In the material below, change "Leggi tutto" to "Scopri di più" wherever it appears, and keep every other line the same.

━━ Data provided

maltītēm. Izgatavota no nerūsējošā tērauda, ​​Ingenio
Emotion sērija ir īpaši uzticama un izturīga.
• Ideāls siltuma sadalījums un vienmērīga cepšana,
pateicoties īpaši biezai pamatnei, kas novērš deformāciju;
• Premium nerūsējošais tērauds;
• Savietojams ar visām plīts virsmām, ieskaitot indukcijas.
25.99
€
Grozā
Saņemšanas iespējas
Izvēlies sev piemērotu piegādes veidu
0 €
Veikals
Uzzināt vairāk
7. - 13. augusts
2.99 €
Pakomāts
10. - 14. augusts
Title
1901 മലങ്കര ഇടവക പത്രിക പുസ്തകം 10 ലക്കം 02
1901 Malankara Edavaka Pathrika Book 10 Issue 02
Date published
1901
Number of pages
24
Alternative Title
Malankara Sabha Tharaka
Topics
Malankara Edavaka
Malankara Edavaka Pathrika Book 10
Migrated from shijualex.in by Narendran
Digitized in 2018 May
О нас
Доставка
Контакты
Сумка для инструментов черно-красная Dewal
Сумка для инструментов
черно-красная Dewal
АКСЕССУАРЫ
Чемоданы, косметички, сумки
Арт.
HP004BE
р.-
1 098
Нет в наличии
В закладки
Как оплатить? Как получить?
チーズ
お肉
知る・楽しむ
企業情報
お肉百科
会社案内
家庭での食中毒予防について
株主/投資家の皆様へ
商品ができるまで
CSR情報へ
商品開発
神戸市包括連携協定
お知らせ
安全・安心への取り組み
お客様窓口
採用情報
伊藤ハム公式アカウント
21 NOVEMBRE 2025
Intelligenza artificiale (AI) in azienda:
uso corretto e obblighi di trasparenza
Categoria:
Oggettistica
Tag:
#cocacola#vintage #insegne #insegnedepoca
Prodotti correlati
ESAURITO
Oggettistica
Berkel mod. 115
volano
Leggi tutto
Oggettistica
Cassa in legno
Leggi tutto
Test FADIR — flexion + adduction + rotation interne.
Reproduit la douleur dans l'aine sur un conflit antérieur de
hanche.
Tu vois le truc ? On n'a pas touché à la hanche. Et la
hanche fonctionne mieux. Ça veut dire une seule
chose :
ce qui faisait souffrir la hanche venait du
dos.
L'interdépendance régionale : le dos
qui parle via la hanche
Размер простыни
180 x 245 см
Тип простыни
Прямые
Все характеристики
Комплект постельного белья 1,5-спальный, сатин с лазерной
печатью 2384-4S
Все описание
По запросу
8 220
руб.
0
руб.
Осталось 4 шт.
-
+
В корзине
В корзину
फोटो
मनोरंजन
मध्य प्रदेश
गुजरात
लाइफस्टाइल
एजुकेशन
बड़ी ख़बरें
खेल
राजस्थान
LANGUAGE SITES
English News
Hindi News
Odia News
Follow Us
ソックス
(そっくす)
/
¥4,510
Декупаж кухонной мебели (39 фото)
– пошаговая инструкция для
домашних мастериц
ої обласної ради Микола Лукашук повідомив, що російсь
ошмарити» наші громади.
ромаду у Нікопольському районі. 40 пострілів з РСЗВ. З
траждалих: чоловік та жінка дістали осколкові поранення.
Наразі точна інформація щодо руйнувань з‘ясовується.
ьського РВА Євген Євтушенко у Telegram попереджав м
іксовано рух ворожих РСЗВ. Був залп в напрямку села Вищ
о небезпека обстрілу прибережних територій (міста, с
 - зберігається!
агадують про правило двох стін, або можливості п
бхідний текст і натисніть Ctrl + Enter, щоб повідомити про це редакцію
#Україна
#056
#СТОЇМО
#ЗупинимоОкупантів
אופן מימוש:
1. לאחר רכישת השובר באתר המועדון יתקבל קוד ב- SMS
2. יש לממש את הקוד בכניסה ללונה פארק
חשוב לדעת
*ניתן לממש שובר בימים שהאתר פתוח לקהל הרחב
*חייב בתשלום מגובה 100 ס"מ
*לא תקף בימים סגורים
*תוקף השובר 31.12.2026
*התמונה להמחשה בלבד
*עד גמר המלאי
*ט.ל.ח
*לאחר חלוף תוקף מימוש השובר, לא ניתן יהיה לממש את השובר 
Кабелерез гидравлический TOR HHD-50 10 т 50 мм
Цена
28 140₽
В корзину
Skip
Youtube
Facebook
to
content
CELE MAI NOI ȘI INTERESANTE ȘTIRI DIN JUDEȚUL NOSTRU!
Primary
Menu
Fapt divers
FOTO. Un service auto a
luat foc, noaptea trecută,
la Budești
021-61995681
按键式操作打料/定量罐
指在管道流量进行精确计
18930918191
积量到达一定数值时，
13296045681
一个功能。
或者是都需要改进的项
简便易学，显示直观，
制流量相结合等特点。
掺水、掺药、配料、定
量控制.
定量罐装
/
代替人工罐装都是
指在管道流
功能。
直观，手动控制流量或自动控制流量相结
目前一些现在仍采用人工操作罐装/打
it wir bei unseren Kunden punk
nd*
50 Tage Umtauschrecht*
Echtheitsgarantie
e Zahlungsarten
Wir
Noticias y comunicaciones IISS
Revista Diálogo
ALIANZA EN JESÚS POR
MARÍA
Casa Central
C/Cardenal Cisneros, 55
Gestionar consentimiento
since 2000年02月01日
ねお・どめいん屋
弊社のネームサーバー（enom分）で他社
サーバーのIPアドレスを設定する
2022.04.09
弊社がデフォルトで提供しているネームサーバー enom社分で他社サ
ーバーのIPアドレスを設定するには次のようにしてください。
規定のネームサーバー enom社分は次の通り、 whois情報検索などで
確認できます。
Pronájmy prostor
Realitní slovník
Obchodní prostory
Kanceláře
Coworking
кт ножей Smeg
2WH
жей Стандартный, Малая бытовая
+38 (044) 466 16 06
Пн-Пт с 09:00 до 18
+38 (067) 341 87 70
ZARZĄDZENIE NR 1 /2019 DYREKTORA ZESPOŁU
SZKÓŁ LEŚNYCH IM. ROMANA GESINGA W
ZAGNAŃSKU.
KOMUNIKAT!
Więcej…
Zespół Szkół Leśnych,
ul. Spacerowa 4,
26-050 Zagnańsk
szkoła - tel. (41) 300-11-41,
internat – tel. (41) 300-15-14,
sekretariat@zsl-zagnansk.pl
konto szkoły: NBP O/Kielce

━━━━

Solved problem:
maltītēm. Izgatavota no nerūsējošā tērauda, ​​Ingenio
Emotion sērija ir īpaši uzticama un izturīga.
• Ideāls siltuma sadalījums un vienmērīga cepšana,
pateicoties īpaši biezai pamatnei, kas novērš deformāciju;
• Premium nerūsējošais tērauds;
• Savietojams ar visām plīts virsmām, ieskaitot indukcijas.
25.99
€
Grozā
Saņemšanas iespējas
Izvēlies sev piemērotu piegādes veidu
0 €
Veikals
Uzzināt vairāk
7. - 13. augusts
2.99 €
Pakomāts
10. - 14. augusts
Title
1901 മലങ്കര ഇടവക പത്രിക പുസ്തകം 10 ലക്കം 02
1901 Malankara Edavaka Pathrika Book 10 Issue 02
Date published
1901
Number of pages
24
Alternative Title
Malankara Sabha Tharaka
Topics
Malankara Edavaka
Malankara Edavaka Pathrika Book 10
Migrated from shijualex.in by Narendran
Digitized in 2018 May
О нас
Доставка
Контакты
Сумка для инструментов черно-красная Dewal
Сумка для инструментов
черно-красная Dewal
АКСЕССУАРЫ
Чемоданы, косметички, сумки
Арт.
HP004BE
р.-
1 098
Нет в наличии
В закладки
Как оплатить? Как получить?
チーズ
お肉
知る・楽しむ
企業情報
お肉百科
会社案内
家庭での食中毒予防について
株主/投資家の皆様へ
商品ができるまで
CSR情報へ
商品開発
神戸市包括連携協定
お知らせ
安全・安心への取り組み
お客様窓口
採用情報
伊藤ハム公式アカウント
21 NOVEMBRE 2025
Intelligenza artificiale (AI) in azienda:
uso corretto e obblighi di trasparenza
Categoria:
Oggettistica
Tag:
#cocacola#vintage #insegne #insegnedepoca
Prodotti correlati
ESAURITO
Oggettistica
Berkel mod. 115
volano
Scopri di più
Oggettistica
Cassa in legno
Scopri di più
Test FADIR — flexion + adduction + rotation interne.
Reproduit la douleur dans l'aine sur un conflit antérieur de
hanche.
Tu vois le truc ? On n'a pas touché à la hanche. Et la
hanche fonctionne mieux. Ça veut dire une seule
chose :
ce qui faisait souffrir la hanche venait du
dos.
L'interdépendance régionale : le dos
qui parle via la hanche
Размер простыни
180 x 245 см
Тип простыни
Прямые
Все характеристики
Комплект постельного белья 1,5-спальный, сатин с лазерной
печатью 2384-4S
Все описание
По запросу
8 220
руб.
0
руб.
Осталось 4 шт.
-
+
В корзине
В корзину
फोटो
मनोरंजन
मध्य प्रदेश
गुजरात
लाइफस्टाइल
एजुकेशन
बड़ी ख़बरें
खेल
राजस्थान
LANGUAGE SITES
English News
Hindi News
Odia News
Follow Us
ソックス
(そっくす)
/
¥4,510
Декупаж кухонной мебели (39 фото)
– пошаговая инструкция для
домашних мастериц
ої обласної ради Микола Лукашук повідомив, що російсь
ошмарити» наші громади.
ромаду у Нікопольському районі. 40 пострілів з РСЗВ. З
траждалих: чоловік та жінка дістали осколкові поранення.
Наразі точна інформація щодо руйнувань з‘ясовується.
ьського РВА Євген Євтушенко у Telegram попереджав м
іксовано рух ворожих РСЗВ. Був залп в напрямку села Вищ
о небезпека обстрілу прибережних територій (міста, с
 - зберігається!
агадують про правило двох стін, або можливості п
бхідний текст і натисніть Ctrl + Enter, щоб повідомити про це редакцію
#Україна
#056
#СТОЇМО
#ЗупинимоОкупантів
אופן מימוש:
1. לאחר רכישת השובר באתר המועדון יתקבל קוד ב- SMS
2. יש לממש את הקוד בכניסה ללונה פארק
חשוב לדעת
*ניתן לממש שובר בימים שהאתר פתוח לקהל הרחב
*חייב בתשלום מגובה 100 ס"מ
*לא תקף בימים סגורים
*תוקף השובר 31.12.2026
*התמונה להמחשה בלבד
*עד גמר המלאי
*ט.ל.ח
*לאחר חלוף תוקף מימוש השובר, לא ניתן יהיה לממש את השובר 
Кабелерез гидравлический TOR HHD-50 10 т 50 мм
Цена
28 140₽
В корзину
Skip
Youtube
Facebook
to
content
CELE MAI NOI ȘI INTERESANTE ȘTIRI DIN JUDEȚUL NOSTRU!
Primary
Menu
Fapt divers
FOTO. Un service auto a
luat foc, noaptea trecută,
la Budești
021-61995681
按键式操作打料/定量罐
指在管道流量进行精确计
18930918191
积量到达一定数值时，
13296045681
一个功能。
或者是都需要改进的项
简便易学，显示直观，
制流量相结合等特点。
掺水、掺药、配料、定
量控制.
定量罐装
/
代替人工罐装都是
指在管道流
功能。
直观，手动控制流量或自动控制流量相结
目前一些现在仍采用人工操作罐装/打
it wir bei unseren Kunden punk
nd*
50 Tage Umtauschrecht*
Echtheitsgarantie
e Zahlungsarten
Wir
Noticias y comunicaciones IISS
Revista Diálogo
ALIANZA EN JESÚS POR
MARÍA
Casa Central
C/Cardenal Cisneros, 55
Gestionar consentimiento
since 2000年02月01日
ねお・どめいん屋
弊社のネームサーバー（enom分）で他社
サーバーのIPアドレスを設定する
2022.04.09
弊社がデフォルトで提供しているネームサーバー enom社分で他社サ
ーバーのIPアドレスを設定するには次のようにしてください。
規定のネームサーバー enom社分は次の通り、 whois情報検索などで
確認できます。
Pronájmy prostor
Realitní slovník
Obchodní prostory
Kanceláře
Coworking
кт ножей Smeg
2WH
жей Стандартный, Малая бытовая
+38 (044) 466 16 06
Пн-Пт с 09:00 до 18
+38 (067) 341 87 70
ZARZĄDZENIE NR 1 /2019 DYREKTORA ZESPOŁU
SZKÓŁ LEŚNYCH IM. ROMANA GESINGA W
ZAGNAŃSKU.
KOMUNIKAT!
Więcej…
Zespół Szkół Leśnych,
ul. Spacerowa 4,
26-050 Zagnańsk
szkoła - tel. (41) 300-11-41,
internat – tel. (41) 300-15-14,
sekretariat@zsl-zagnansk.pl
konto szkoły: NBP O/Kielce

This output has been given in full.